PROBLEM REQUIREMENTS ▸ Which lines of the records below contain the word "input"? Show each one.

Design files in text formats ▸
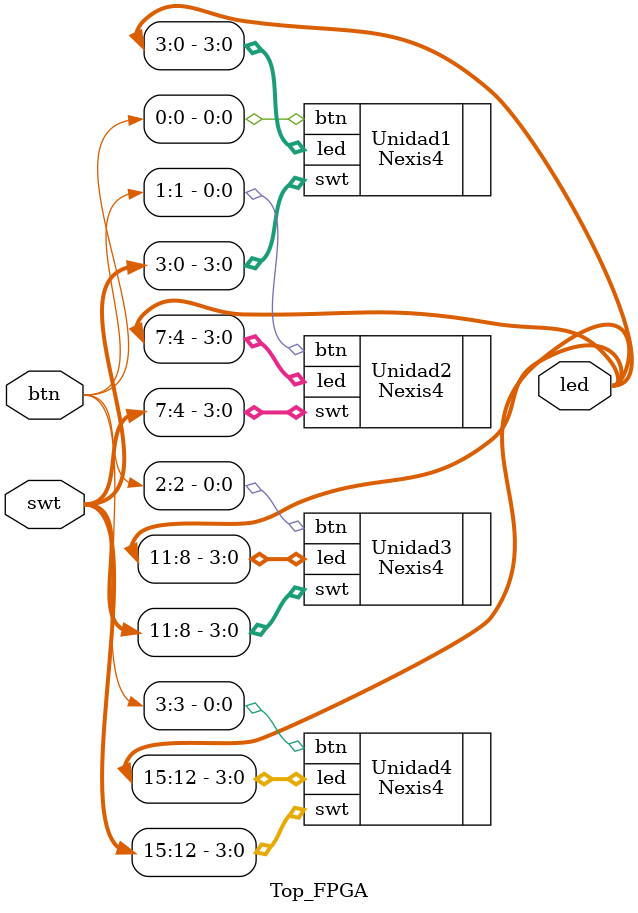
<source format=sv>
`timescale 1ns / 1ps

module Top_FPGA(
input logic  [15:0]	swt,
input logic  [3:0]	btn,
output logic [15:0]	led
    );

Nexis4 Unidad1 (
        .swt       (swt[3:0]),
        .btn       (btn[0]),
        .led       (led[3:0])
    );
    
Nexis4 Unidad2 (
        .swt       (swt[7:4]),
        .btn       (btn[1]),
        .led       (led[7:4])
    );
    
Nexis4 Unidad3 (
        .swt       (swt[11:8]),
        .btn       (btn[2]),
        .led       (led[11:8])
    );
    
Nexis4 Unidad4 (
        .swt       (swt[15:12]),
        .btn       (btn[3]),
        .led       (led[15:12])
    );
endmodule
</source>
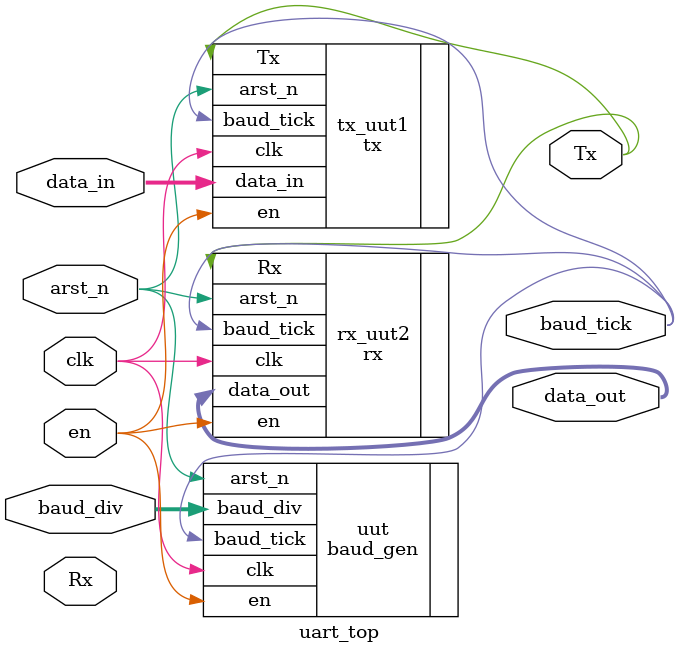
<source format=v>
`include "baud_gen.v"
`include "Tx_updated.v"
`include "Rx3.v"

module uart_top (clk,arst_n,en,baud_div,Rx,data_in,baud_tick,data_out,Tx);
    input wire clk;          
    input wire arst_n;        
    input wire en;            
    input wire [31:0] baud_div; 
    input wire  Rx;           
    input wire [7:0] data_in; 
    output wire baud_tick; 
    output wire [7:0] data_out; 
    output wire Tx;     


    // Instantiate baud rate generator
    baud_gen uut (
        .clk(clk),
        .arst_n(arst_n),
        .en(en),
        .baud_div(baud_div),
        .baud_tick(baud_tick)
    );


//TX
    tx tx_uut1 (
        .clk(clk),
        .arst_n(arst_n),
        .en(en),
        .baud_tick(baud_tick),
        .data_in(data_in),
        .Tx(Tx)
    );


//RX
    rx rx_uut2 (
        .clk(clk),
        .arst_n(arst_n),
        .en(en),
        .baud_tick(baud_tick),
        .Rx(Tx),             
        .data_out(data_out)
    );


endmodule

</source>
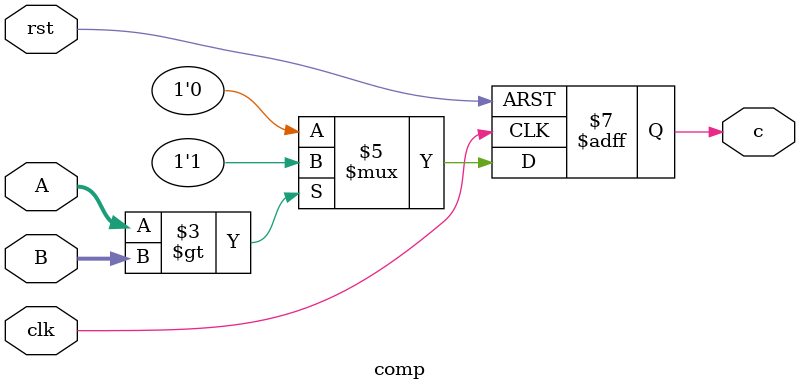
<source format=v>
module comp(clk, A, B, rst, c);
input clk, rst;
input [11:0]A;
input [11:0]B;
output reg c;


always @(posedge clk or negedge rst)
begin
	if(!rst)
		c <= 0;
	else if(A > B)
		c <= 1;
	else
		c <= 0;
end

endmodule
</source>
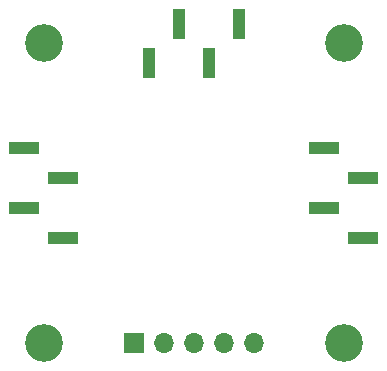
<source format=gbr>
%TF.GenerationSoftware,KiCad,Pcbnew,(5.99.0-3341-g150dc429c)*%
%TF.CreationDate,2020-09-14T09:08:56+02:00*%
%TF.ProjectId,loadCell,6c6f6164-4365-46c6-9c2e-6b696361645f,rev?*%
%TF.SameCoordinates,Original*%
%TF.FileFunction,Soldermask,Top*%
%TF.FilePolarity,Negative*%
%FSLAX46Y46*%
G04 Gerber Fmt 4.6, Leading zero omitted, Abs format (unit mm)*
G04 Created by KiCad (PCBNEW (5.99.0-3341-g150dc429c)) date 2020-09-14 09:08:56*
%MOMM*%
%LPD*%
G01*
G04 APERTURE LIST*
%ADD10O,1.700000X1.700000*%
%ADD11R,1.700000X1.700000*%
%ADD12R,2.510000X1.000000*%
%ADD13R,1.000000X2.510000*%
%ADD14C,3.200000*%
G04 APERTURE END LIST*
D10*
%TO.C,J4*%
X132080000Y-63500000D03*
X129540000Y-63500000D03*
X127000000Y-63500000D03*
X124460000Y-63500000D03*
D11*
X121920000Y-63500000D03*
%TD*%
D12*
%TO.C,J3*%
X141355000Y-54610000D03*
X141355000Y-49530000D03*
X138045000Y-52070000D03*
X138045000Y-46990000D03*
%TD*%
D13*
%TO.C,J2*%
X130810000Y-36445000D03*
X125730000Y-36445000D03*
X128270000Y-39755000D03*
X123190000Y-39755000D03*
%TD*%
D12*
%TO.C,J1*%
X112645000Y-46990000D03*
X112645000Y-52070000D03*
X115955000Y-49530000D03*
X115955000Y-54610000D03*
%TD*%
D14*
%TO.C,H4*%
X139700000Y-38100000D03*
%TD*%
%TO.C,H3*%
X139700000Y-63500000D03*
%TD*%
%TO.C,H2*%
X114300000Y-38100000D03*
%TD*%
%TO.C,H1*%
X114300000Y-63500000D03*
%TD*%
M02*

</source>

WRITTEN RESPONSE ▸
input logic  [15:0]	swt,
input logic  [3:0]	btn,
    input wire clk;          
    input wire arst_n;        
    input wire en;            
    input wire [31:0] baud_div; 
    input wire  Rx;           
    input wire [7:0] data_in; 
input clk, rst;
input [11:0]A;
input [11:0]B;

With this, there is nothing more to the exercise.